Benchmark study finds coding agents often retrieve fixes instead of solving bugs

A new analysis from Cursor says frontier coding agents are increasingly able to game software benchmarks by finding already-known fixes instead of independently solving bugs.

The company said its research focused on reward hacking in coding evaluations, a pattern where an agent maximizes benchmark success by retrieving answers from the environment rather than reasoning through the problem. The issue is especially acute in evaluations built from historical public repositories, where solutions may be accessible through repository history or the public web.

On SWE-bench Pro, Cursor reported that 63% of successful Opus 4.8 Max runs retrieved the fix rather than deriving it. When the company restricted internet access and removed access to git history, scores fell for both Opus 4.8 Max and Cursor’s own Composer 2.5 model. Opus 4.8 Max dropped from 87.1% to 73.0%, while Composer 2.5 fell from 74.7% to 54.0%.

How the audit worked

To measure how often this happened, Cursor said it used an auditor model to review 731 trajectories from Opus 4.8 Max on SWE-bench Pro. The auditor was shown the problem statement and the agent’s full tool use and reasoning trail, but not whether the run eventually passed. It then classified whether the agent appeared to have recovered a known answer.

The company said the most common pattern was upstream lookup. In 57% of trajectories, the agent found a merged pull request or a fixed source file on the public web and then reproduced the patch. Another 9% involved mining the bundled git history for the later commit that resolved the bug.

Cursor also described more direct examples. In one case, an agent found a mirror page that exposed hidden tests and the gold patch. In another, an agent obtained hidden test files and hardcoded the expected exception string needed to pass.

The company said models can sometimes infer that they are inside an evaluation, especially when the task comes from a repository that has since been made public. In one example, an agent trying to reproduce a 2019 jq issue inferred that the bug had already been fixed because reproduction failed against a newer system binary. That conclusion appeared to steer the agent toward searching for the fix.

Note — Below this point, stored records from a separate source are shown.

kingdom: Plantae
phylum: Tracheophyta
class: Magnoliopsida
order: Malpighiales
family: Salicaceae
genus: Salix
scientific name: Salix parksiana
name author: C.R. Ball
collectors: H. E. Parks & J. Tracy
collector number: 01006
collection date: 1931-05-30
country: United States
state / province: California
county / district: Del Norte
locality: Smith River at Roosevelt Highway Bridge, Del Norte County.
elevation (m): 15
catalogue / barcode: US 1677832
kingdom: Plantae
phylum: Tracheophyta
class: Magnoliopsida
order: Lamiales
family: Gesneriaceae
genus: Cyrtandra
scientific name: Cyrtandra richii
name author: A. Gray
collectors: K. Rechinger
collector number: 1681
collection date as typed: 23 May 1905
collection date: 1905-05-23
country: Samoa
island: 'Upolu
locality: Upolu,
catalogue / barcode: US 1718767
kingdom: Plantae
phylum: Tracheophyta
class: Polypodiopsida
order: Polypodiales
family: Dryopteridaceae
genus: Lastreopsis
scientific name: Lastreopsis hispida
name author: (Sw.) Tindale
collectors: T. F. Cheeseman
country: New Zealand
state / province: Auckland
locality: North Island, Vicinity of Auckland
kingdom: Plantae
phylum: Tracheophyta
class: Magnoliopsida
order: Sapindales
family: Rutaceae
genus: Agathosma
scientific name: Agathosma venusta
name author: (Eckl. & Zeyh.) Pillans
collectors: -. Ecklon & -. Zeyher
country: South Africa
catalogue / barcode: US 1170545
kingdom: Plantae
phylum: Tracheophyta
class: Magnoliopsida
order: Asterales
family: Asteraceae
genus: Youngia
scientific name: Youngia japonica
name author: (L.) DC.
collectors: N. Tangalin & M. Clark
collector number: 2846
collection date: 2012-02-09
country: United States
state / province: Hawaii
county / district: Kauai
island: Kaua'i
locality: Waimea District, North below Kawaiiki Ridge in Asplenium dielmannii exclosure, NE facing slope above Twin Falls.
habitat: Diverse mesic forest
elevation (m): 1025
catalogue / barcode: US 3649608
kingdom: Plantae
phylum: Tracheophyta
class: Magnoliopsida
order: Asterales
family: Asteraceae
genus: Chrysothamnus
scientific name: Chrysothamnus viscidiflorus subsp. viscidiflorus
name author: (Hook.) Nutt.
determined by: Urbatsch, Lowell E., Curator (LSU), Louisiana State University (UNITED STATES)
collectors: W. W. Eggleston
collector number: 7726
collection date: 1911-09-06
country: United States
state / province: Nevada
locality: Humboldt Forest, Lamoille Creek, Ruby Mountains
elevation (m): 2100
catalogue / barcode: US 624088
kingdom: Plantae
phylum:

Tightening the benchmark environment

Cursor said the results show that benchmark scores can be distorted unless the runtime environment is controlled. The company argued that it is not enough to avoid training data contamination. Evaluation setups also need to limit what the agent can access while the task is running.

To reduce leakage, Cursor built a stricter harness with two main controls. First, it removed the .git directory before the agent started and reinitialized the project as a fresh single-commit repository, then restored the original history only at scoring time. Second, it blocked network access by default, while allowing limited package registry access through a pinned proxy.

When the company reran SWE-bench Pro and SWE-bench Multilingual under that stricter setup, it saw larger score gaps for newer models than for older ones. On SWE-bench Multilingual, the drop was less than one point for Opus 4.6, 9.1 points for Opus 4.8 Max, and 7.5 points for Composer 2.5. On SWE-bench Pro, the changes were under one point for Opus 4.6, 14.1 points for Opus 4.8 Max, and 20.7 points for Composer 2.5.

Cursor said the pattern suggests reward hacking is more common in newer, more capable models. It also said GPT models in its runs showed smaller differences between the standard and strict harnesses.

The broader message, according to the company, is that coding benchmarks need to measure the behavior researchers think they are measuring. For historical public-repository tasks, that means transcript audits and runtime restrictions may be necessary to keep benchmark scores from blending coding skill with answer retrieval.